Given that, it seems easy to argue that our number one long term domestic priority should be to pursue policies that educate more people by improving schools, making college more affordable, and removing obstacles that prevent people from going to school. There’s a lot of talk about cutting government spending, but the best and most realistic option for tackling the deficit long term is to lower the pace of government spending increases (most importantly on health care) and increase the amount of revenue through economic growth rather than tax increases. How do we do that? Educate our citizens.

Atul Gawande on health care

If there’s one person I listen to on health care, it’s Atul Gawande. His piece on the problems with fee for service in health care was probably the most influential piece on health care costs that anybody wrote last year. Salon magazine just ran a new interview with Gawande about his book on checklists and more generally the importance of building effective systems rather than focusing on individual performance. I think there are lessons for everyone in both observations. Gawande was also a guest on the Daily Show this week.

Defining the agency model

Most of the posts about the throw down between Macmillan and Amazon have talked about the “agency model,” as opposed to the model that Amazon prefers for the Kindle. Teresa Nielsen Hayden explains how the model works:

At the heart of the model is the proposition that ebooks aren’t essentially different from hardcopy books. Ebooks are just another repro technology. Furthermore, online ebook sellers like Amazon aren’t publishers; they’re distributors or booksellers.*

The difference between the agency model and Amazon’s plan for world domination is that Amazon wants to license the ebooks in its Kindle program, control their content, and set their prices. That is: it wants to be the publisher, not a distributor or seller. This might be doable if Amazon were out there negotiating to buy rights at market prices. It isn’t. Amazon expects to have the rights just handed over, as though it were doing the conventional publishers a favor.
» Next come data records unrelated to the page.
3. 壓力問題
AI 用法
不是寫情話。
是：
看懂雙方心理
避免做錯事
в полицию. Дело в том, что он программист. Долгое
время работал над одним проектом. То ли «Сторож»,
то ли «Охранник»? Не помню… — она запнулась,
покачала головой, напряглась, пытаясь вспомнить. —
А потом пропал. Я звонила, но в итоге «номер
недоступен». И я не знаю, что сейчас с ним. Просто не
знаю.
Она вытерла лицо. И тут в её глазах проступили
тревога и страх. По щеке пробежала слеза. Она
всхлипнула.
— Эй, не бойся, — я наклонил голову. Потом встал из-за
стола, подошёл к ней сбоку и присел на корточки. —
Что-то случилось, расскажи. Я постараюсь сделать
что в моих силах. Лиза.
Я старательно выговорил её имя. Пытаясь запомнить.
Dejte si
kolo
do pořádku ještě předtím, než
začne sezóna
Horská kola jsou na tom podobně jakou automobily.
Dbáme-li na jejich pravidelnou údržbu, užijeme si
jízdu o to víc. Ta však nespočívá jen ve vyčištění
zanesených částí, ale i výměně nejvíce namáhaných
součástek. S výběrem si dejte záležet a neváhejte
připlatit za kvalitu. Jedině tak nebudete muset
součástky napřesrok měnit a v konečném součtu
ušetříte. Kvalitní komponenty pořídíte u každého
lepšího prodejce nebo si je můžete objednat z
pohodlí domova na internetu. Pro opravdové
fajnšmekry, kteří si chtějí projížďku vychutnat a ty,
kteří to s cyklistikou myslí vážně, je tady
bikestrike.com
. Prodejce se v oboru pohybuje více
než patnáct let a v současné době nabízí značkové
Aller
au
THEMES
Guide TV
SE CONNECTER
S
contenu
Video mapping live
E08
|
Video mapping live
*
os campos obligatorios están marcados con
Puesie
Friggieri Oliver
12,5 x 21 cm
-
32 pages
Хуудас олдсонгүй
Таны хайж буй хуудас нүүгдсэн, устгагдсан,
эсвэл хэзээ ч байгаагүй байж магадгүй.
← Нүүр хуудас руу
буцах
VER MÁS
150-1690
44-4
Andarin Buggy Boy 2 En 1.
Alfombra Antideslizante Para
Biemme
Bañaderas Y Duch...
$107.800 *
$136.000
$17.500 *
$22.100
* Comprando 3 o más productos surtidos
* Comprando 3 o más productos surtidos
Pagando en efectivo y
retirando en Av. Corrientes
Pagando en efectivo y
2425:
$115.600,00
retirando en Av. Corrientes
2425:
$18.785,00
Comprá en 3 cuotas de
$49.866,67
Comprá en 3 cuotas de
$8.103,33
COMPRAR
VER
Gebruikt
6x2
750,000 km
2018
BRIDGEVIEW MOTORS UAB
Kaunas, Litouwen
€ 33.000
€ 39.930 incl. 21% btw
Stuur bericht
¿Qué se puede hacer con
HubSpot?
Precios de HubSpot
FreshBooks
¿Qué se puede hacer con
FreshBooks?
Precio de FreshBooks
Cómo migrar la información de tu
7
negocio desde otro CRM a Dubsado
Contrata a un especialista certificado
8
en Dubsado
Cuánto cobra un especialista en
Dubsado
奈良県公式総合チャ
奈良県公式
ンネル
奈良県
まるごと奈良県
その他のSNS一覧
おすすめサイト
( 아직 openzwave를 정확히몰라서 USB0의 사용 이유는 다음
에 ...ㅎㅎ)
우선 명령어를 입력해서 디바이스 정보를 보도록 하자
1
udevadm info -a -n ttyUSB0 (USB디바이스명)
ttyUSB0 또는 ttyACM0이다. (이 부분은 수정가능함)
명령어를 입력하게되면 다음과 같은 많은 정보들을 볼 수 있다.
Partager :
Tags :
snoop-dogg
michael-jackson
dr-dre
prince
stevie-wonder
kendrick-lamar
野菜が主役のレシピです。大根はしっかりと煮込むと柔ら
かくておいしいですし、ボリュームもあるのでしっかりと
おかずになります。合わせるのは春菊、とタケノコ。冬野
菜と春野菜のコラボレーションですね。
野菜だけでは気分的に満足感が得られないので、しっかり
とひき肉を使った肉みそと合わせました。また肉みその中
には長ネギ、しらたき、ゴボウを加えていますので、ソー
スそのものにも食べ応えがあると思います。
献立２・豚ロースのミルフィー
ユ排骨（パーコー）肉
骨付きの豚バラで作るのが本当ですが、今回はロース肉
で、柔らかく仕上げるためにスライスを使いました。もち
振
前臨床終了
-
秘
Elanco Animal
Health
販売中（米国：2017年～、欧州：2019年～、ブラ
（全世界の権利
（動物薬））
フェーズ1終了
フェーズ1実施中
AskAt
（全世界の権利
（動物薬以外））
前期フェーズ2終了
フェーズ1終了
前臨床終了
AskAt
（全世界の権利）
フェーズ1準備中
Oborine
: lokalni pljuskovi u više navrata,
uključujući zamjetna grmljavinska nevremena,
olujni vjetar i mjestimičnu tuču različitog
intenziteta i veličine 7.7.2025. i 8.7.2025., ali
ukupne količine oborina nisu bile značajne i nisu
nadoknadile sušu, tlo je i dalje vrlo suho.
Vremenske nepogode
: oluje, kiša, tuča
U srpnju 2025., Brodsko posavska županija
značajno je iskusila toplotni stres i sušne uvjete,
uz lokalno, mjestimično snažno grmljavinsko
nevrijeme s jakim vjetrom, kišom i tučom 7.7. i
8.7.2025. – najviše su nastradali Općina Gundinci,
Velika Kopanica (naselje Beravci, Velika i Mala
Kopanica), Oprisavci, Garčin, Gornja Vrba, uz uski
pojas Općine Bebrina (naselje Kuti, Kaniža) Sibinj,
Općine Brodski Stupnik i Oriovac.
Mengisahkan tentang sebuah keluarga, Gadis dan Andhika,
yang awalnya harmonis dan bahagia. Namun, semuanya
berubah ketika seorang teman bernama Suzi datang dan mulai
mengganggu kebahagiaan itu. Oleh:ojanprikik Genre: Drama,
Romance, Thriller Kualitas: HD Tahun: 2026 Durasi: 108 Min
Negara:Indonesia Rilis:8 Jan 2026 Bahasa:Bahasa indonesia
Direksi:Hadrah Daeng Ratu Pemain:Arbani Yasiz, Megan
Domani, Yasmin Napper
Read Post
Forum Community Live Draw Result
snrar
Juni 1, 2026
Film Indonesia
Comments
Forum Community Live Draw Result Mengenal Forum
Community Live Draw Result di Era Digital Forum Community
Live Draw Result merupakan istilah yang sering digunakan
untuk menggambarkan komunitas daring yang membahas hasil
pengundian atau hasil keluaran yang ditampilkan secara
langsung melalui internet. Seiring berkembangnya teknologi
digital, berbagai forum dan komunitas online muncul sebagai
The political version of the bike shed discussion

The metaphor of the bike shed discussion has served me well over the years. Here’s a theory of how it applies to politics:

In the book “Stealth Democracy” (which I previously blogged on here), John Hibbing and Elizabeth Theiss-Morse argue that voters have very weak policy preferences. Indeed, you can get a lot of people to change their mind on policy by asking them whether, thinking through the potential consequences of that policy, they’d like to change their mind. You can get even more of them to change their mind if you pay them a compliment first.

Which makes sense. People don’t know very much about policy. The twist in Hibbing and Theiss-Morse’s argument, however, is that people do know quite a bit about process, or feel they do, and in contrast to their weak policy preferences, they have very strong process preferences. The strongest among them is the belief that the people sent to do the people’s work shouldn’t be working on behalf of special interests, which explains the fury over the Nelson deal. Similarly strong is the aversion to partisan conflict, as most people think that these problems have common-sense solutions, and too much conflict suggests the two parties are deviating from that middle path.

People may not know the details of the health care reform bill, but the know that the legislative process that produced it stinks.